Traders are observing a period of consolidation before anticipating the next significant price movement. Some analysts predict a potential drop below $100,000. Despite this, others maintain a bullish outlook, viewing the current price action as a temporary setback within a larger uptrend. Michaël van de Poppe, a crypto analyst, suggests that even a pullback to $97,500-$98,000 would still be consistent with an overall upward trajectory, paving the way for new all-time highs.
The market’s indecision stems from Bitcoin’s dual nature: a “digital gold” hedge against inflation and a risk-on asset. This internal tension obscures its directional certainty, potentially leading to short-term sideways trading. QCP Capital highlights this tug-of-war, suggesting range-bound movement is likely as the macro narrative shifts from protectionism to renewed trade optimism.
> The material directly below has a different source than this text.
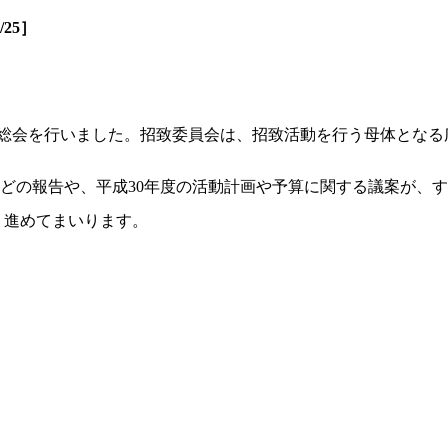
25］
委員会総会を行いました。招致委員会は、招致活動を行う母体と
などの報告や、平成30年度の活動計画や予算に関する議案が、
く進めてまいります。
Conversely, Binance CEO Richard Teng emphasizes Bitcoin’s strong performance against traditional markets. He points to double-digit gains following key global events, showcasing Bitcoin’s resilience and outperformance of gold, the S&P 500, and the Nasdaq year-to-date. This underscores Bitcoin’s growing appeal as an alternative asset, indicating strong momentum despite recent price fluctuations. However, all investment decisions involve risk, and thorough research is crucial before committing capital.